Operational considerations

Operational considerations Operationally, there are a number of considerations that affect the design of compute-focused OpenStack clouds. Some examples might include enforcing strict API availability requirements, understanding and dealing with failure scenarios, or managing host maintenance schedules. Service-level agreements (SLAs) are a contractual obligation that gives assurances around the availability of a provided service. As such, factoring in promises of availability implies a certain level of redundancy and resiliency when designing an OpenStack cloud. Guarantees for API availability imply multiple infrastructure services combined with appropriately high available load balancers. Network uptime guarantees will affect the switch design and might require redundant switching and power. Network security policy requirements need to be factored in to deployments.
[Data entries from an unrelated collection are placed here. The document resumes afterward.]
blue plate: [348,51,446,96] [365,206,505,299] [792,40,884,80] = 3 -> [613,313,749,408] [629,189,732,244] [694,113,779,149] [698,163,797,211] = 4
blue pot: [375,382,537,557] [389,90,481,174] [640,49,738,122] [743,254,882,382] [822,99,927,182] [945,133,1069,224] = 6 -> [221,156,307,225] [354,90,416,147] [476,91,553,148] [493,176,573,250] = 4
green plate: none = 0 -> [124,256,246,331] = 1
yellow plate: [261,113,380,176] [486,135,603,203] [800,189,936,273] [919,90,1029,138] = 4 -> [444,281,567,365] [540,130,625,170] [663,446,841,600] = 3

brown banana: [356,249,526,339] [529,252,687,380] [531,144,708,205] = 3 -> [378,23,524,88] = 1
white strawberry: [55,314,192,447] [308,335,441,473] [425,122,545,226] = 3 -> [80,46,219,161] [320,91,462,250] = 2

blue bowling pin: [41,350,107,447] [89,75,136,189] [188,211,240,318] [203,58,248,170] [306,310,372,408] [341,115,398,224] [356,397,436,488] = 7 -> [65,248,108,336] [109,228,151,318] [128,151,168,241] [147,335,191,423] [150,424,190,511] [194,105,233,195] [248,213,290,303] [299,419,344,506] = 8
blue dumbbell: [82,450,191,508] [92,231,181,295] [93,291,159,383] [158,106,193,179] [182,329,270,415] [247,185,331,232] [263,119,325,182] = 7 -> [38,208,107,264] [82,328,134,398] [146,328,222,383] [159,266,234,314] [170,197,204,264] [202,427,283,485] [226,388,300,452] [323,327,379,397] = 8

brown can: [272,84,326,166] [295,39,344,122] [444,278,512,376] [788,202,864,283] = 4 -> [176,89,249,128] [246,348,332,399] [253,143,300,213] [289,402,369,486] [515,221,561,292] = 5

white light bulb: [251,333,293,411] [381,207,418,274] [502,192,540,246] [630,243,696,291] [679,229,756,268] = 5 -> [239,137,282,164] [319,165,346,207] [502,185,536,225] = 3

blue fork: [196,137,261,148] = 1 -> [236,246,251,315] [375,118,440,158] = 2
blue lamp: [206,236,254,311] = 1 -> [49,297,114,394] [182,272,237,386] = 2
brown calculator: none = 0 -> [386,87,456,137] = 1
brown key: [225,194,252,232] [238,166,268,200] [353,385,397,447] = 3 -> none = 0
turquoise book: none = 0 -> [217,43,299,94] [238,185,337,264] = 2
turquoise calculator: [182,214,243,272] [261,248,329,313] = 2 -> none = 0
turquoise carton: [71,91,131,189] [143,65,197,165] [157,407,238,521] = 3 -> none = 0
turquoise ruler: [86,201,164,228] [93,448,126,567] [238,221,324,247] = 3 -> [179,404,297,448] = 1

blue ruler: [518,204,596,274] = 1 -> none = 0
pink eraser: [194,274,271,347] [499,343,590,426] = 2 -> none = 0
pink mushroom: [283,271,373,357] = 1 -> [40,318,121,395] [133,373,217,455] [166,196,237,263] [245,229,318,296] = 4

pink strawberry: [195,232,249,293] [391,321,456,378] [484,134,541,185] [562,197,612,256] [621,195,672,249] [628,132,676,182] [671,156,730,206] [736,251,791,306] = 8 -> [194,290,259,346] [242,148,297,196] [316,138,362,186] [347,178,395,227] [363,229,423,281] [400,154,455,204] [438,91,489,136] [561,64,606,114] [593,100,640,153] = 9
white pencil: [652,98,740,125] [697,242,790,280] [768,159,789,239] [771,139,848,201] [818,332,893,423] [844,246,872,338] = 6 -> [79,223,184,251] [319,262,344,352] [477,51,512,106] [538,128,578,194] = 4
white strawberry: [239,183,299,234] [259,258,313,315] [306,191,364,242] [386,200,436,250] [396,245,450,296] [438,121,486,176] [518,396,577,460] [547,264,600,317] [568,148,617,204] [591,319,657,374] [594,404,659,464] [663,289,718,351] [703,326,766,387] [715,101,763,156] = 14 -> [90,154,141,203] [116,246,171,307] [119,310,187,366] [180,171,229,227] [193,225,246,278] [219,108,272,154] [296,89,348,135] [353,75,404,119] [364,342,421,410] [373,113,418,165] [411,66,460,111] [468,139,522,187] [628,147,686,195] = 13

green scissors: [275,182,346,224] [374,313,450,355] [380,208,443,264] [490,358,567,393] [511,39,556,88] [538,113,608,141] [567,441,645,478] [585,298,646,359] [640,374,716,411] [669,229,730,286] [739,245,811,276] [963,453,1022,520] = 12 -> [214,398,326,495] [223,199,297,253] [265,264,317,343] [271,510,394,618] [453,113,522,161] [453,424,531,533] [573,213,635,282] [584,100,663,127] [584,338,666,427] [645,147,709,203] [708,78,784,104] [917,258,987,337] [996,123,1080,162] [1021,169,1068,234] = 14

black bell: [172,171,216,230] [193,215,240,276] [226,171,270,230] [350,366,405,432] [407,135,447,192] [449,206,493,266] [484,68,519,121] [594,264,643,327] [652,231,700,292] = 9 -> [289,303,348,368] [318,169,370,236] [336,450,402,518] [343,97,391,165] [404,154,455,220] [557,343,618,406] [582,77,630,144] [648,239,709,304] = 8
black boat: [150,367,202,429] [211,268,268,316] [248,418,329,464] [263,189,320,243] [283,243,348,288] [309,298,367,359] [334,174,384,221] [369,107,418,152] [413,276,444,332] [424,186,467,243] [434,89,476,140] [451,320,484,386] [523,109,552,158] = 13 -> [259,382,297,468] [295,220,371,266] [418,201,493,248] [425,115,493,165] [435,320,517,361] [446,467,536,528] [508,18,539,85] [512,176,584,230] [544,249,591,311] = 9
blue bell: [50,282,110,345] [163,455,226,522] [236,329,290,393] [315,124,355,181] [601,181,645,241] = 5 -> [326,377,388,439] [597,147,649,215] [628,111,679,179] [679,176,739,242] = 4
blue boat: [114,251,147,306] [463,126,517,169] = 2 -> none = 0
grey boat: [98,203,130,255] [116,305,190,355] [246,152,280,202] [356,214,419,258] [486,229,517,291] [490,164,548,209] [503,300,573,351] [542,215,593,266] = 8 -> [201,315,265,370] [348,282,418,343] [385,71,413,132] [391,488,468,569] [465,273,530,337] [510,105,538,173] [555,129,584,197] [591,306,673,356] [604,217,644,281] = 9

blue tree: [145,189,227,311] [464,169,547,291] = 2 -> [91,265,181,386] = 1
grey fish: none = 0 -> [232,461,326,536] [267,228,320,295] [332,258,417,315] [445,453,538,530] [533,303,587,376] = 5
Knowing when and where to implement redundancy and high availability (HA) is directly affected by the terms contained in any associated SLA, if one is present.

Support and maintainability OpenStack cloud management requires operations staff to be able to understand and comprehend design architecture content on some level. The level of skills and the level of separation of the operations and engineering staff is dependent on the size and purpose of the installation. A large cloud service provider or a telecom provider is more inclined to be managed by a specially trained dedicated operations organization. A smaller implementation is more inclined to rely on a smaller support staff that might need to take on the combined engineering, design and operations functions. Maintaining OpenStack installations require a variety of technical skills. Some of these skills may include the ability to debug Python log output to a basic level as well as an understanding of networking concepts. Consider incorporating features into the architecture and design that reduce the operational burden. Some examples include automating some of the operations functions, or alternatively exploring the possibility of using a third party management company with special expertise in managing OpenStack deployments.

Monitoring Like any other infrastructure deployment, OpenStack clouds need an appropriate monitoring platform to ensure errors are caught and managed appropriately. Consider leveraging any existing monitoring system to see if it will be able to effectively monitor an OpenStack environment. While there are many aspects that need to be monitored, specific metrics that are critically important to capture include image disk utilization, or response time to the Compute API.

Expected and unexpected server downtime At some point, servers will fail. The SLAs in place affect how the design has to address recovery time. Recovery of a failed host may mean restoring instances from a snapshot, or respawning that instance on another available host, which then has consequences on the overall application design running on the OpenStack cloud. It might be acceptable to design a compute-focused cloud without the ability to migrate instances from one host to another, because the expectation is that the application developer must handle failure within the application itself. Conversely, a compute-focused cloud might be provisioned to provide extra resilience as a requirement of that business. In this scenario, it is expected that extra supporting services are also deployed, such as shared storage attached to hosts to aid in recovery and resiliency of services in order to meet strict SLAs.

Capacity planning Adding extra capacity to an OpenStack cloud is an easy horizontally scaling process, as consistently configured nodes automatically attach to an OpenStack cloud. Be mindful, however, of any additional work to place the nodes into appropriate Availability Zones and Host Aggregates if necessary. The same (or very similar) CPUs are recommended when adding extra nodes to the environment because it reduces the chance to break any live-migration features if they are present. Scaling out hypervisor hosts also has a direct effect on network and other data center resources, so factor in this increase when reaching rack capacity or when extra network switches are required. Compute hosts can also have internal components changed to account for increases in demand, a process also known as vertical scaling. Swapping a CPU for one with more cores, or increasing the memory in a server, can help add extra needed capacity depending on whether the running applications are more CPU intensive or memory based (as would be expected in a compute-focused OpenStack cloud). Another option is to assess the average workloads and increase the number of instances that can run within the compute environment by adjusting the overcommit ratio. While only appropriate in some environments, it's important to remember that changing the CPU overcommit ratio can have a detrimental effect and cause a potential increase in a noisy neighbor. The added risk of increasing the overcommit ratio is that more instances will fail when a compute host fails. In a compute-focused OpenStack design architecture, increasing the CPU overcommit ratio increases the potential for noisy neighbor issues and is not recommended.